*WORK REQUEST 1:*
Answer these questions from the passage on Ayurvedic drug regulation:
(a) Which law did the Government of India use to control Ayurvedic, Siddha and Unani drugs?
(b) In what year was that law amended?
(c) What should appear on the label of every container?
*WORK REQUEST 2:* Write out the part of the passage on Ayurvedic drug regulation between "1 The manufacture" and "of every container.", inclusive.
*WORK REQUEST 3:* Name every kind of drug that the passage on Ayurvedic drug regulation says the amended Act was to control in a limited measure.

*EXTRACT TO READ:*
The practice of the individual physician identifying drugs and preparing medicines himself for the use of his patient has been largely supplanted by the pharmaceutical industry. No longer, except in a few cases, does the physician, particularly in the urban areas, undertake to prepare his own requirement of drugs; he preface to purchase them straight from the market. Even the patient has become more sophisticated and prefers purchasing a readymade drugs from a manufacturer instead of obtaining it from his own physician. On account of increasing urbanization, the tendency is towards more and dependence on readymade preparations. The increasing needs of the population and the chronic shortage of authentic raw materials have made it incumbent that some sort of uniformity in the manufacture of Ayurvedic medicines should be brought about. Evolution of standards for Ayurvedic drugs, in the modern sense, considering the vast number of such drugs and their formulation, is a time-and money-consuming task, and will take considerable time for its achievement.

In view of the present of commercialisation in the preparation and marketing of Ayurvedic medicines and to ensure the interests of the profession and public, the Government of India considered it expedient to utilise law which controls the standards of allopathic drugs, namely the Drugs and Cosmetics Act, 1940, to also control, in a limited measure, the Ayurvedic , Siddha and Unani drugs by amending the Act.

The Act was accordingly amended in 1964, to ensure only a limited control over the production and sale of these medicines, namely-

1 The manufacture should be carried under prescribed hygienic condition, under the supervision of a person having prescribed qualification;

2 The raw materials used in the preparation of drugs should be genuine and properly identified;

3 The formula or the true list of all the ingredients contained in the drug, should be displayed on the label of every container.

*Saved entries:*

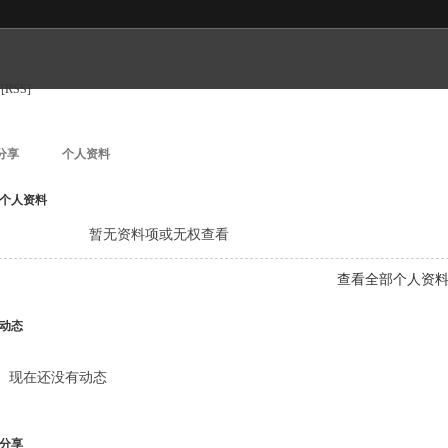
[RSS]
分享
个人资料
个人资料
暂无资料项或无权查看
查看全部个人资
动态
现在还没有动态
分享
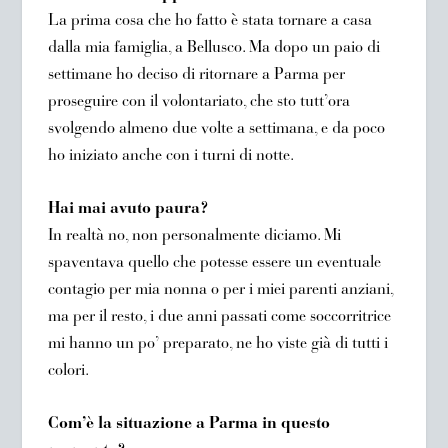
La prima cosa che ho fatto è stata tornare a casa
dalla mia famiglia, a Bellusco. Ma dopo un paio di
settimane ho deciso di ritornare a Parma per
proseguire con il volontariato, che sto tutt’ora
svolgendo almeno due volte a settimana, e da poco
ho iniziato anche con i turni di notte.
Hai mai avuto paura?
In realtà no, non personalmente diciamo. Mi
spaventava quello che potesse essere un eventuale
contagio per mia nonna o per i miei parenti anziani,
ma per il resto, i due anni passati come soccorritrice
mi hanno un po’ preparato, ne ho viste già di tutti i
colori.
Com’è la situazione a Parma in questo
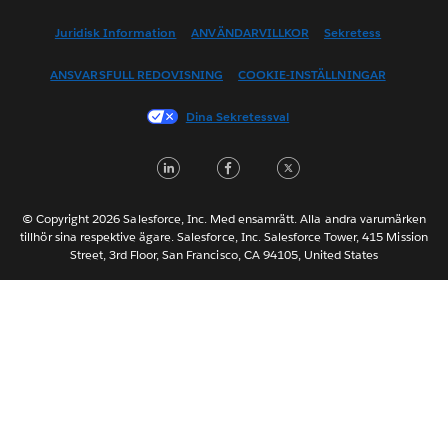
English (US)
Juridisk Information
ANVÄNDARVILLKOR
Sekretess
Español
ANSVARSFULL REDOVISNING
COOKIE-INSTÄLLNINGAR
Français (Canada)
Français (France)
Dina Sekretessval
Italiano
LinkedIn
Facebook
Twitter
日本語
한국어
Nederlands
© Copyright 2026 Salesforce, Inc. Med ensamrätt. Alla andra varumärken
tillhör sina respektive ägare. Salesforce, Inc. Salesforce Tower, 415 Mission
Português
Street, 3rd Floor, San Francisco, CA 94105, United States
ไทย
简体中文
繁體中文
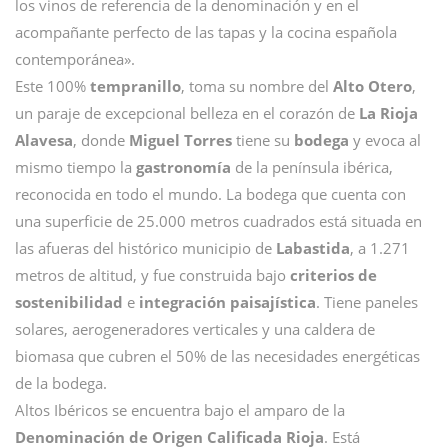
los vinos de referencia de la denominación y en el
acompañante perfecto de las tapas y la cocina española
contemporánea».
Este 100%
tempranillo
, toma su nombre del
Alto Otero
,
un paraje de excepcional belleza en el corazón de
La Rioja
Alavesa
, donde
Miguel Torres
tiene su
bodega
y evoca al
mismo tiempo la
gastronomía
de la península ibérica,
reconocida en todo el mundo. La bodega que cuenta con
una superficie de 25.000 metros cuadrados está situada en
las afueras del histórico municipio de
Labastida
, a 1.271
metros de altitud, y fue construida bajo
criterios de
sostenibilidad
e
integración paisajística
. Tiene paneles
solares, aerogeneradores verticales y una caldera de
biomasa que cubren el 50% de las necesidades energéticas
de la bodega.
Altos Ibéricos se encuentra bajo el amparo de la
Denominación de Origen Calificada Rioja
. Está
* * *
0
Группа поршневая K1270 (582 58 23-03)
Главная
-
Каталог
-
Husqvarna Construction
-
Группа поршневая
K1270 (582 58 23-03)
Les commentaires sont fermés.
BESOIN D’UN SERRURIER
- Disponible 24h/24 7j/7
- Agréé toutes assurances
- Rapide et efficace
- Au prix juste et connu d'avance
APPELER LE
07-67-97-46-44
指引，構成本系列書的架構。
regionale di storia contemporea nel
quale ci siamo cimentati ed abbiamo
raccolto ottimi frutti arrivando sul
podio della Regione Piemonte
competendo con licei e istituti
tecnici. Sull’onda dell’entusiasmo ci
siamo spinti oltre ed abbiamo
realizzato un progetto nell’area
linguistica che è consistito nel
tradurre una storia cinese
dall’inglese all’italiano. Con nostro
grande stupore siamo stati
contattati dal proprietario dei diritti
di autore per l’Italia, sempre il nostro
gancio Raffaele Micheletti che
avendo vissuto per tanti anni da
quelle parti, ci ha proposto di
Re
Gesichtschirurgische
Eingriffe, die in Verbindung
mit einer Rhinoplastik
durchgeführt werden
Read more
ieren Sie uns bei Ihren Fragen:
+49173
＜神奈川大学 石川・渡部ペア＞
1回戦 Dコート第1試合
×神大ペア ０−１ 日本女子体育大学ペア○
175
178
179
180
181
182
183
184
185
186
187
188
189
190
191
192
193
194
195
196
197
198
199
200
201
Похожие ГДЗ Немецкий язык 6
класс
...
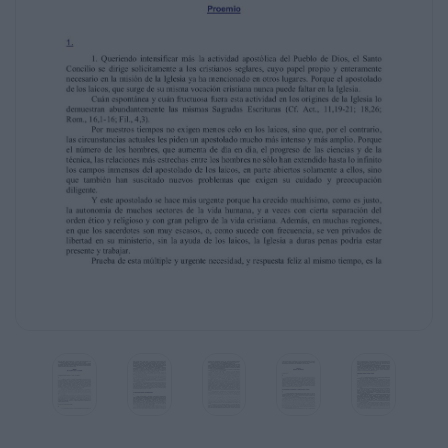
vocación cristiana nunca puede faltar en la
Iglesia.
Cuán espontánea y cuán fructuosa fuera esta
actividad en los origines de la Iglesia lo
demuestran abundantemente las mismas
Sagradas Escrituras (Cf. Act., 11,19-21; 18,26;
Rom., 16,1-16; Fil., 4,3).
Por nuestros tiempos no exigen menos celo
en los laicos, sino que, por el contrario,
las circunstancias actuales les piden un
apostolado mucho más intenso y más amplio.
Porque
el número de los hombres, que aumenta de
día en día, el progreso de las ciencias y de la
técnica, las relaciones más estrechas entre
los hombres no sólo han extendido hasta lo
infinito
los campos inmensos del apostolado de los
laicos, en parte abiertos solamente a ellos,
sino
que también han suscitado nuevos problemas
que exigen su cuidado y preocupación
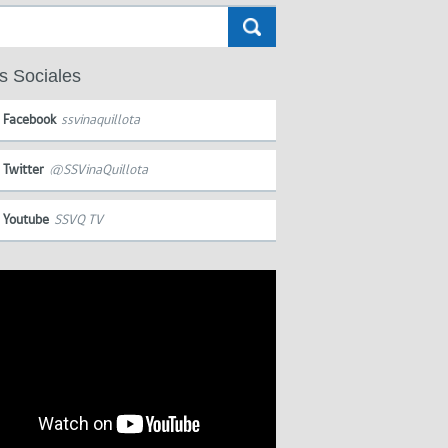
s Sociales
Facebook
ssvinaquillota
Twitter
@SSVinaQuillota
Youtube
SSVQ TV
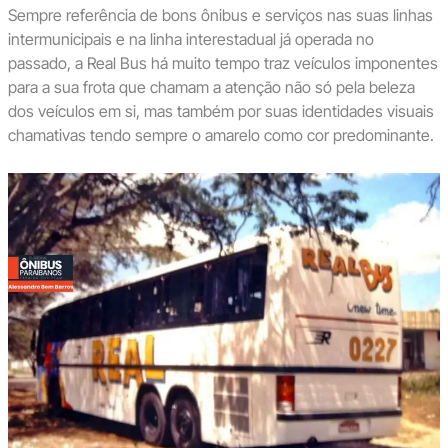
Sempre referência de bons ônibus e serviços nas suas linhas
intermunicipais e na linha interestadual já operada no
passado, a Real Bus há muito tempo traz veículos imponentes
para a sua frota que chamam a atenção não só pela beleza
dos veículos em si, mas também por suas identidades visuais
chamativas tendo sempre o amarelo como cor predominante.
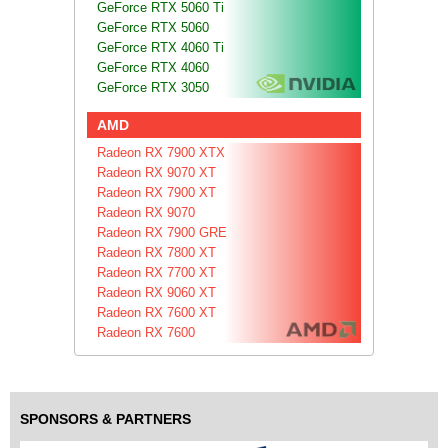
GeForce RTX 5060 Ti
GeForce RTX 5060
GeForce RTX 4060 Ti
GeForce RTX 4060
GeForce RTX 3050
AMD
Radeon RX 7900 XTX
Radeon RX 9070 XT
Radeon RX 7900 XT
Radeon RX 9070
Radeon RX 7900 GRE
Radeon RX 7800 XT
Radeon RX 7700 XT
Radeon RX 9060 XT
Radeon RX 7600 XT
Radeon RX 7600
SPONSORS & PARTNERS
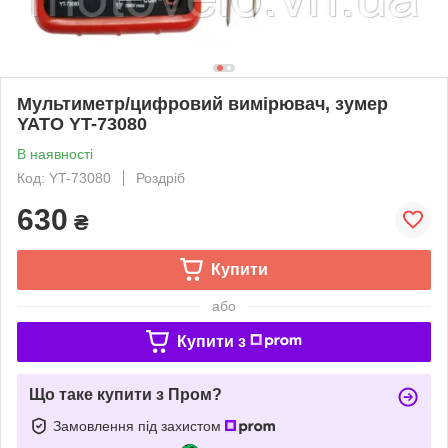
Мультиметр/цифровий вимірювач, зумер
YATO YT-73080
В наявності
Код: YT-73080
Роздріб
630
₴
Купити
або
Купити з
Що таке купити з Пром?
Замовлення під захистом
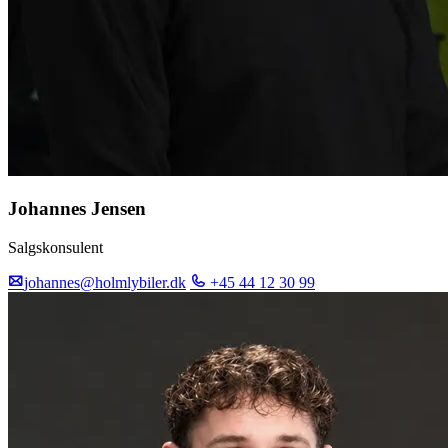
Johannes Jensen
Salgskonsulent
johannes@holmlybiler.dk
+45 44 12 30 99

*ANSWER SPACE 1:*
(a) The Drugs and Cosmetics Act, 1940.
(b) 1964.
(c) The formula or the true list of all the ingredients in the drug.

*ANSWER SPACE 2:*
1 The manufacture should be carried under prescribed hygienic condition, under the supervision of a person having prescribed qualification;

2 The raw materials used in the preparation of drugs should be genuine and properly identified;

3 The formula or the true list of all the ingredients contained in the drug, should be displayed on the label of every container.

*ANSWER SPACE 3:* Ayurvedic, Siddha and Unani drugs.